Selected extract →
= = = = = = =
Getting its gala world premiere at Goa alongside a day and date rollout in various territories including India, UK, US and Australia, Tere Ishk Mein is poised for a big opening at home, with ticket pre-sales projecting up to US$1.7m; one of the stronger openings for local cinema in India in 2025. That bodes well for the international overseas markets, too, and the comforting and familiar storytelling, together with the popularity of leads Dhanush and Kirti Sanon, should draw the crowds – although the general romantic drama tone might keep it from attaining the kind of word-of-mouth enthusiasm that powered SS Rajamouli’s RRR and Lokesh Kanagaraj’s Coolie to success in recent years. Netflix is already credited as a streaming partner.
= = = = = = =
Records from a data collection
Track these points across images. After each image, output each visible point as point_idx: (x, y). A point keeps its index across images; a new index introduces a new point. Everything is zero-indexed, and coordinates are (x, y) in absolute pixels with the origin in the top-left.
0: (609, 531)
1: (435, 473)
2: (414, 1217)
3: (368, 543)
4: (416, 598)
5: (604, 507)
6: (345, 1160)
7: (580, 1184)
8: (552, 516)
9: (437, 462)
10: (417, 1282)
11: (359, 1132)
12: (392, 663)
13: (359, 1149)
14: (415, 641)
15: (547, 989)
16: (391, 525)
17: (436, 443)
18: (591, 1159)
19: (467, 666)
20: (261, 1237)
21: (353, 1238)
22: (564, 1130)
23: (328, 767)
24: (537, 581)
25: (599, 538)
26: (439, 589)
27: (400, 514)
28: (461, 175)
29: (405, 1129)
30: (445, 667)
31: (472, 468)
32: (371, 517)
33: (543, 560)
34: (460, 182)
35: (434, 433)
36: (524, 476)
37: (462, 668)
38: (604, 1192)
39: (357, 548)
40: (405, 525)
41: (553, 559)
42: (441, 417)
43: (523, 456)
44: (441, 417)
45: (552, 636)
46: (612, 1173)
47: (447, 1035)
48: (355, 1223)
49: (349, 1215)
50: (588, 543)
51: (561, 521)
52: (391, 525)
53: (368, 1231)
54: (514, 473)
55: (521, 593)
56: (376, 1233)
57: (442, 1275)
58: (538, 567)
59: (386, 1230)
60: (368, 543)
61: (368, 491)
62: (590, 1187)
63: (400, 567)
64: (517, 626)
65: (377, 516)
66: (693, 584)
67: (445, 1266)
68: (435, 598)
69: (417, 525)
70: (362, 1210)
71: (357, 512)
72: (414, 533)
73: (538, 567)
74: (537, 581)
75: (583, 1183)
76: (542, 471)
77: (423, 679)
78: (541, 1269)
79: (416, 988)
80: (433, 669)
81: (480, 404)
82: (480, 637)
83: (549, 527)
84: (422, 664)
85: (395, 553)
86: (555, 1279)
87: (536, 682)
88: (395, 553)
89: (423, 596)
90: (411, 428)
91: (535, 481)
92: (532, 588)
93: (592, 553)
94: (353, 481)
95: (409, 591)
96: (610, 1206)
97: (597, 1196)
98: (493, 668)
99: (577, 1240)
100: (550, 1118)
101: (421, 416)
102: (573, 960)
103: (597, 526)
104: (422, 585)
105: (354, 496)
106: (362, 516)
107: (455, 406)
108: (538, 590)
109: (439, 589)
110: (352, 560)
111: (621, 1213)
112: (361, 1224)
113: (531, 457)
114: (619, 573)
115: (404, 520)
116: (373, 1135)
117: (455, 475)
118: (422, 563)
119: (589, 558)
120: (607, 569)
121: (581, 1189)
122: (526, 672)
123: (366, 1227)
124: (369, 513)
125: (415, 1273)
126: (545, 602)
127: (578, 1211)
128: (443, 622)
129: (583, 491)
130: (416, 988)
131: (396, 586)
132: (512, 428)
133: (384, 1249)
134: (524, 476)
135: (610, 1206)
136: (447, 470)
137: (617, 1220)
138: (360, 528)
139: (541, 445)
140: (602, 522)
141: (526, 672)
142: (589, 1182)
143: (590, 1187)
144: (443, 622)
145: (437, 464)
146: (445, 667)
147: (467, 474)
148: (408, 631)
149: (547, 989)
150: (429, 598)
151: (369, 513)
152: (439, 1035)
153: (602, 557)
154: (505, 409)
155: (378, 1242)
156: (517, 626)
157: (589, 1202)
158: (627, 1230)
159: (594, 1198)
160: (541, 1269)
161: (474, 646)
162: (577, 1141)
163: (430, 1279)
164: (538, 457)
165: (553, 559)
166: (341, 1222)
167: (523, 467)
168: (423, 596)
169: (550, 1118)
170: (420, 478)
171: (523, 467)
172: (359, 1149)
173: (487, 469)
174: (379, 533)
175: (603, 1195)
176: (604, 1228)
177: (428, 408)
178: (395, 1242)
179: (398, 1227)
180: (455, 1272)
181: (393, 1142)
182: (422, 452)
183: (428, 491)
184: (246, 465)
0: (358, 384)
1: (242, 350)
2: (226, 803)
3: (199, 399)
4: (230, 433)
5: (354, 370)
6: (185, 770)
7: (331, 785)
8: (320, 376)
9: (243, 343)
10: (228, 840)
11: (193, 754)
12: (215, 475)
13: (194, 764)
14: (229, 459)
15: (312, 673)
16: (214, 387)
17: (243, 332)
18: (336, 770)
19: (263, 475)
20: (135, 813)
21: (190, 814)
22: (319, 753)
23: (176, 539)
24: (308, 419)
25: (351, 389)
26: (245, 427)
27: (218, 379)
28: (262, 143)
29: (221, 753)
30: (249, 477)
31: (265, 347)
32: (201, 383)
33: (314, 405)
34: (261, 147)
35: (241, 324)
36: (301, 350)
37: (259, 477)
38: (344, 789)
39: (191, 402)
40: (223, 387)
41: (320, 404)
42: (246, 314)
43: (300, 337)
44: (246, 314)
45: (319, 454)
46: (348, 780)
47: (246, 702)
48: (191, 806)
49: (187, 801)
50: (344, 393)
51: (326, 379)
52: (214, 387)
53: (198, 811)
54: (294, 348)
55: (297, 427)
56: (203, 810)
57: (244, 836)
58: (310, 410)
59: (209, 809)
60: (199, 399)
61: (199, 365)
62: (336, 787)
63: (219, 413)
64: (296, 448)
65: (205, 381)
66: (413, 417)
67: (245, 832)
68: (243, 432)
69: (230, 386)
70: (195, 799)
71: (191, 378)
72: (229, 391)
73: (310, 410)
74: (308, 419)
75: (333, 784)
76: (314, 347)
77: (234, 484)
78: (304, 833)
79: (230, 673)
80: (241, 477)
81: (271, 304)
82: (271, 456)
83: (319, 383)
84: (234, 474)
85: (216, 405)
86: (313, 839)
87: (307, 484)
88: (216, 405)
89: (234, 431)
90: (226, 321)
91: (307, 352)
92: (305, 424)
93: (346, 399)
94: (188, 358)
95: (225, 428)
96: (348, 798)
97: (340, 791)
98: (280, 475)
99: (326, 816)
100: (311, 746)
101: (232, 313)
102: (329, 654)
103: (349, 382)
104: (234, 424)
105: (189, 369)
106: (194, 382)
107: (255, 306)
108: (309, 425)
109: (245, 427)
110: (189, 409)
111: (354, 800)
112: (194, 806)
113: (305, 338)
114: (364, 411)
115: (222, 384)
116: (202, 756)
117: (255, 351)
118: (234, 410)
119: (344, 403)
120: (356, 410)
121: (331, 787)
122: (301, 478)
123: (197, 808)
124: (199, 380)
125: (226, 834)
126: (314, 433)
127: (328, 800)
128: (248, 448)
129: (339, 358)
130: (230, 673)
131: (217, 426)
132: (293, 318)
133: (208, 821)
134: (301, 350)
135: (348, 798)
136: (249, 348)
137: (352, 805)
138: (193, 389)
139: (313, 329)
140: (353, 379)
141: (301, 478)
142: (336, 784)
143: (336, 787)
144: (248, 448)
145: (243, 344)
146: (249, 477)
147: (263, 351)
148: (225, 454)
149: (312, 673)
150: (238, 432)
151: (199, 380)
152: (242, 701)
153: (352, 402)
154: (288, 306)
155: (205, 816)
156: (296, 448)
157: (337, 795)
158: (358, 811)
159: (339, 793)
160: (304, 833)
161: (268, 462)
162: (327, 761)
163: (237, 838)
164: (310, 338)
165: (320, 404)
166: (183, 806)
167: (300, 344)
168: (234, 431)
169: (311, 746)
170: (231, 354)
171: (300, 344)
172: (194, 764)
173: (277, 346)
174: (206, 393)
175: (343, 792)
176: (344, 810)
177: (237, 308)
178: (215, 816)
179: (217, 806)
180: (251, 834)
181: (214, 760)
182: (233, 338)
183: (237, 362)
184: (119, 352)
= = = = = = =
Task to complete → Reproduce the passage from the Tere Ishk Mein review excerpt from "Getting its gala" up to and including "a streaming partner.". The entries are separate material from the review excerpt.

Solution →
Getting its gala world premiere at Goa alongside a day and date rollout in various territories including India, UK, US and Australia, Tere Ishk Mein is poised for a big opening at home, with ticket pre-sales projecting up to US$1.7m; one of the stronger openings for local cinema in India in 2025. That bodes well for the international overseas markets, too, and the comforting and familiar storytelling, together with the popularity of leads Dhanush and Kirti Sanon, should draw the crowds – although the general romantic drama tone might keep it from attaining the kind of word-of-mouth enthusiasm that powered SS Rajamouli’s RRR and Lokesh Kanagaraj’s Coolie to success in recent years. Netflix is already credited as a streaming partner.